Missoula Artist Talks About Her Inspirations

Missoula based artist, Jennifer Reifsneider, presented on her collection “Divided by the Whole” on March 28, 2019. Following Reifsneider’s talk, a closing reception was held in the Corr Gallery.

Divided by-in article

Reifsneider’s work looks at ideas of biology, mathematics, multiplicity and perception.

Reifsneider grew up on a farm in southeastern Pennsylvania. She draws inspiration from the repetitive, somewhat laborious work of agriculture.

“The quiet energy from agriculture is present in my work,” Reifsneider explained during her presentation. Her collection, “Divided by the Whole,” was completed over the last two years.

Reifsneider earned her BFA in Photography in 1995 from Rochester Institute of Technology in Rochester, N.Y. and her MFA in Studio Art in 2011 from California State University – Long Beach. In 2016 she moved back to Missoula, Mont.

She had never really worked with fibers until moving to Montana. Reifsneider learned to knit while talking classes at Joseph’s Coat, a yarn and fiber shop in Missoula. From there, Reifsneider taught herself to crochet and found solace with the mathematical concepts involved in it.
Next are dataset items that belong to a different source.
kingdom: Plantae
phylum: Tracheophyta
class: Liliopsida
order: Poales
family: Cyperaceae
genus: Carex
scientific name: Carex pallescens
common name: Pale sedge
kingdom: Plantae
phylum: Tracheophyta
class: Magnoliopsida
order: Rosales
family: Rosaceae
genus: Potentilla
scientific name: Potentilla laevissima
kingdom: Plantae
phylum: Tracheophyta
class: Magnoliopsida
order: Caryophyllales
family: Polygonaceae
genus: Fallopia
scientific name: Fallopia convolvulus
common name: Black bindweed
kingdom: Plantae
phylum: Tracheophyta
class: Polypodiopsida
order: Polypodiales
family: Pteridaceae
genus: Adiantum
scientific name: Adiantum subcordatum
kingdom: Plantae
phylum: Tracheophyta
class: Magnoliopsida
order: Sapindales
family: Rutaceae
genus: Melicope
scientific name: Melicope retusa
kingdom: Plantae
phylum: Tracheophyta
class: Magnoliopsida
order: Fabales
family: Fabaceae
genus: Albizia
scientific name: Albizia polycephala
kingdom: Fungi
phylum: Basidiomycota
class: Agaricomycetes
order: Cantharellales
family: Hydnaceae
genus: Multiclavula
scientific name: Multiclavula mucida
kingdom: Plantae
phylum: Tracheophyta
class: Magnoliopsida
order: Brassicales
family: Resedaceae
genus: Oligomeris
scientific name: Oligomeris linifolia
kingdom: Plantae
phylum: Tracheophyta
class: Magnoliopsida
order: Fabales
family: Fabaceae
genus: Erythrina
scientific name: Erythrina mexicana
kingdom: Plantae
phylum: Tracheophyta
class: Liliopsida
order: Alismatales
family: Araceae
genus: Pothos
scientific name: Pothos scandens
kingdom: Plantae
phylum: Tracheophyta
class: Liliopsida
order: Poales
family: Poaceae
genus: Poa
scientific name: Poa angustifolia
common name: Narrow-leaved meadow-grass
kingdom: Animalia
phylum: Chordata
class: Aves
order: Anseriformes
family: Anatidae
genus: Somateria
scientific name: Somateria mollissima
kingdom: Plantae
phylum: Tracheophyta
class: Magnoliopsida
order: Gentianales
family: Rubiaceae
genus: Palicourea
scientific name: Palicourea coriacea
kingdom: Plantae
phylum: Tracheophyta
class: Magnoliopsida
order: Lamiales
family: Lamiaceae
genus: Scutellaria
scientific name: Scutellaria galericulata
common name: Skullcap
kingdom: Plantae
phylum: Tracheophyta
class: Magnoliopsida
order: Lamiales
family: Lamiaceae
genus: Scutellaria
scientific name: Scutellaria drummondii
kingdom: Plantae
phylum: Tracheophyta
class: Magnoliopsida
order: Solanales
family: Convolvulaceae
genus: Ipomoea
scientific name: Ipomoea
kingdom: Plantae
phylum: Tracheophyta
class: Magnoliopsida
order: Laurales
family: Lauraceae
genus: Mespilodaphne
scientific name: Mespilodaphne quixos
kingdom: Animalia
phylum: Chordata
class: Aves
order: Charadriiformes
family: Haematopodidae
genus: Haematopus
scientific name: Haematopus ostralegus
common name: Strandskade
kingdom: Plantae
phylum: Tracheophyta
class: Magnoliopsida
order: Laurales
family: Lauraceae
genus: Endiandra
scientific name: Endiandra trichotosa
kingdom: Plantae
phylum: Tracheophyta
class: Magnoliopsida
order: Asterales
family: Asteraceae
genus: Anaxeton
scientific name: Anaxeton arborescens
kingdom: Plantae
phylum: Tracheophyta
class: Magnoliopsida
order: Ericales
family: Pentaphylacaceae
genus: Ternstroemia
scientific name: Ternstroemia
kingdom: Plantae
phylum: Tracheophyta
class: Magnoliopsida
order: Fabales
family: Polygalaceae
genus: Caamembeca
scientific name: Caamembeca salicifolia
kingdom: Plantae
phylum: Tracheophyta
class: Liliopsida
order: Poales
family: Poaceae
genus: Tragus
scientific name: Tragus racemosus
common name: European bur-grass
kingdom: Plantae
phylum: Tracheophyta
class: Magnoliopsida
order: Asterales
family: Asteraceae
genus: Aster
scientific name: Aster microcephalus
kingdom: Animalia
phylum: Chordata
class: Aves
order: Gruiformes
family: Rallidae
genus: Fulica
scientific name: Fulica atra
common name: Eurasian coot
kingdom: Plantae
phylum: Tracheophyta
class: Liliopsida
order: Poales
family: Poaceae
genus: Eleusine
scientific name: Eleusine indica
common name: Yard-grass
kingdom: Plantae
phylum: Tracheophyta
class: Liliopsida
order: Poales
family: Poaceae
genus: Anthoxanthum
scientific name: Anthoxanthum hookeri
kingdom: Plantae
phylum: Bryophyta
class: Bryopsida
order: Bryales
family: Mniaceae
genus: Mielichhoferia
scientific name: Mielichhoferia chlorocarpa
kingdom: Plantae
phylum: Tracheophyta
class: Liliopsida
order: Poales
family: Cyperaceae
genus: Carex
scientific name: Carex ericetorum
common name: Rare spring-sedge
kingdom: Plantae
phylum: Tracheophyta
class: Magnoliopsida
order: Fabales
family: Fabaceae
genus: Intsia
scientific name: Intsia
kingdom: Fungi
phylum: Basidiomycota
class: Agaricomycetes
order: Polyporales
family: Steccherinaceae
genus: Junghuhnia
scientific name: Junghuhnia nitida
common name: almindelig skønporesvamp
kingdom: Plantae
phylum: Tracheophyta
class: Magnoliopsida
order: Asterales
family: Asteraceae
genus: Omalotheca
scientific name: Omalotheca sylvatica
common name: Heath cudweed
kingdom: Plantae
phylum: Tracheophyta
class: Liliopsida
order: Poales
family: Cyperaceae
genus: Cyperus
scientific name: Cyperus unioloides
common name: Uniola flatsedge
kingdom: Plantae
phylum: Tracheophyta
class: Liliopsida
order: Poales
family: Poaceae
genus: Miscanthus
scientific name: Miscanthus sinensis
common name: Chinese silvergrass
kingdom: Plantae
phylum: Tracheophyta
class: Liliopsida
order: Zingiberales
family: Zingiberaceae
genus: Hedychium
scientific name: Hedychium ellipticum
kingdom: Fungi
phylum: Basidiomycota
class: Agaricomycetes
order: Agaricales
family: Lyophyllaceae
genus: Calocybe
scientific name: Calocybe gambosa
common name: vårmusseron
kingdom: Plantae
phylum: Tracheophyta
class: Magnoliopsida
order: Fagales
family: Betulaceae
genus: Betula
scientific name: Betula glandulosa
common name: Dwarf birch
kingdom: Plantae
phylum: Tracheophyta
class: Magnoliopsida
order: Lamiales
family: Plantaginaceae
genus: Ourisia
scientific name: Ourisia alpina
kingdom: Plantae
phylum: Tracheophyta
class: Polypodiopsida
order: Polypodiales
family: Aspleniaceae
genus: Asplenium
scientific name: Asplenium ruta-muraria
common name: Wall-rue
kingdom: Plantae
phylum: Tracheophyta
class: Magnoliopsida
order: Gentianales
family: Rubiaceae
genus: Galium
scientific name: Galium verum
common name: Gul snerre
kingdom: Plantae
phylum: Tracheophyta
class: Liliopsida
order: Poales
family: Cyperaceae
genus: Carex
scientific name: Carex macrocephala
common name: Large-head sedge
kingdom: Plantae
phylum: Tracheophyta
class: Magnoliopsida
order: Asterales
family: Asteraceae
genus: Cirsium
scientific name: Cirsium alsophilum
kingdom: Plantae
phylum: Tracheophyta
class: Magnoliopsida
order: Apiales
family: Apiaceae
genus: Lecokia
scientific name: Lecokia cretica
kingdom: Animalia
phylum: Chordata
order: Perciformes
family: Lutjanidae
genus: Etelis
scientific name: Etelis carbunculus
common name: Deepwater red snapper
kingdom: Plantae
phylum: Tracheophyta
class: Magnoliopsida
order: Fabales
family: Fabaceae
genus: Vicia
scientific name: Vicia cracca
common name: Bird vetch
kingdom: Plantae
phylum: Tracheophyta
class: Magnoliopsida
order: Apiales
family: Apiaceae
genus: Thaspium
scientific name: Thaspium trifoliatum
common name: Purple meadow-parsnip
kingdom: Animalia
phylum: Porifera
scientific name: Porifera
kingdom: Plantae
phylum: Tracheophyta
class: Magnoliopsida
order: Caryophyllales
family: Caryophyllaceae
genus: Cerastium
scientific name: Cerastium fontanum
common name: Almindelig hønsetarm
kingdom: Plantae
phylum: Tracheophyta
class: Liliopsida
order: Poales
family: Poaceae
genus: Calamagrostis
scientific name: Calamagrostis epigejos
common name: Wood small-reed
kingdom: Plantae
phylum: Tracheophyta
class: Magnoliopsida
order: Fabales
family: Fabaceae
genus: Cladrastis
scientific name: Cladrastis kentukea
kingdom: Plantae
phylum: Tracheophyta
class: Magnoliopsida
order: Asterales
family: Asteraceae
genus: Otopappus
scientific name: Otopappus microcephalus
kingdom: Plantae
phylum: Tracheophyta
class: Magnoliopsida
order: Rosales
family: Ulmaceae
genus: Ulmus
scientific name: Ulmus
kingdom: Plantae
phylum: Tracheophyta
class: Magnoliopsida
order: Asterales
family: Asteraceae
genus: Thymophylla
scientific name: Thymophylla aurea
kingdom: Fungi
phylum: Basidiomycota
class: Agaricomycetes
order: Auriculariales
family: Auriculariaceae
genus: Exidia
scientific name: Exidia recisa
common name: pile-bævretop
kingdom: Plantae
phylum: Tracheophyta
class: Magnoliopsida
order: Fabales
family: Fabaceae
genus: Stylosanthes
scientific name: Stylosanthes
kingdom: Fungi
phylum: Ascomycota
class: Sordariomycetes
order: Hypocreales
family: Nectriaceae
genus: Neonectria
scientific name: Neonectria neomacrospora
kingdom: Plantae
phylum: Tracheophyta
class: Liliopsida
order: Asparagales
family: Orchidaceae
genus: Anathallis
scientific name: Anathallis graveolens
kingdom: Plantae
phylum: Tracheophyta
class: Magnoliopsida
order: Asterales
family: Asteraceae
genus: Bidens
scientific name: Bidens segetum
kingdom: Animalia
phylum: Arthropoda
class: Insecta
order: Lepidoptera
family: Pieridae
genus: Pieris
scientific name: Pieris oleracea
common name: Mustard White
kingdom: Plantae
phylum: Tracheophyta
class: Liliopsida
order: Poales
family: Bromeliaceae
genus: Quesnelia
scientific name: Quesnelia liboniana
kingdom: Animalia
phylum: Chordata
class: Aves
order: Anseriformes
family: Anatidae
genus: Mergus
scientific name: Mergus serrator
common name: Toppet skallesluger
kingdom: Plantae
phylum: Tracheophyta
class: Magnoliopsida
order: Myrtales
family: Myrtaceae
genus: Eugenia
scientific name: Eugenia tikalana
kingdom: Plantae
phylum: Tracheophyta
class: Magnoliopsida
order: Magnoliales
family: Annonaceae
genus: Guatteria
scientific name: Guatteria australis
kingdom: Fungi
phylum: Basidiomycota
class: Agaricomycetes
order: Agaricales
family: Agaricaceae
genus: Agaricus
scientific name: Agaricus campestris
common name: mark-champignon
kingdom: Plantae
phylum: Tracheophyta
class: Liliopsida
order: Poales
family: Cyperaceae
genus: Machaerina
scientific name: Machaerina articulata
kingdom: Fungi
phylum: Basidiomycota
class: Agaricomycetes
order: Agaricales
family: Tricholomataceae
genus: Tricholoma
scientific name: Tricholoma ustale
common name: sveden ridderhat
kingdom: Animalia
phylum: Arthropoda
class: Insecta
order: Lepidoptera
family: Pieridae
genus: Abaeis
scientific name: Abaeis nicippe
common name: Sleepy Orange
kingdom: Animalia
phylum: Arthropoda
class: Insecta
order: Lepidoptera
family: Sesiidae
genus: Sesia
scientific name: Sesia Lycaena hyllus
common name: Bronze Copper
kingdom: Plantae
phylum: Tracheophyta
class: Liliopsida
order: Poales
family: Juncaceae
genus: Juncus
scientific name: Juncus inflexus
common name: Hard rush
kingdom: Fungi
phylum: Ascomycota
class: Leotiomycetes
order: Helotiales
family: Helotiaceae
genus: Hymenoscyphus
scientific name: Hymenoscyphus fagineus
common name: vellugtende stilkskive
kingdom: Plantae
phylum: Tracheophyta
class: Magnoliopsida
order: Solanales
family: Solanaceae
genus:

In addition to her farming background, Reifsneider looks to biology, mathematics, multiplicity and perception for artwork ideas. Her piece “Exponent” is based on the power of 10. Her goal was to create a piece with one million stitches in it. Although the work of art is massive, in reality there are only about 200,000 total stitches in the crocheted piece.

Exponent-in article

“Exponent” was created with the idea of using math and the power of 10 to create a massive crocheted piece with one million stitches.

Reifsneider is very intrigued by the idea of complementarity, especially when it comes to physics. The concept that “the whole is more than the sum of its parts” is evident in much of her work, particularly the piece “orbit.” There, the individual circles are equal to the diameter of every one of her knuckles. Those circles are arranged in a larger circle, equal to the rotational distance of both of Reifsneider’s arms.

Orbit- in article

Reifsneider’s piece, “Orbit,” is reminiscent of the physics based concepts of complementarity. Photo by Jennifer Reifsneider.

“I am interested in the patterns and systems that inform how we see the world,” explained Reifsneider.

Reifsneider’s artwork is housed in many private and public collections including the Museum of Modern Art, Franklin Furnace Artist Book Archive and the Yellowstone Art Museum in Billings, Mont.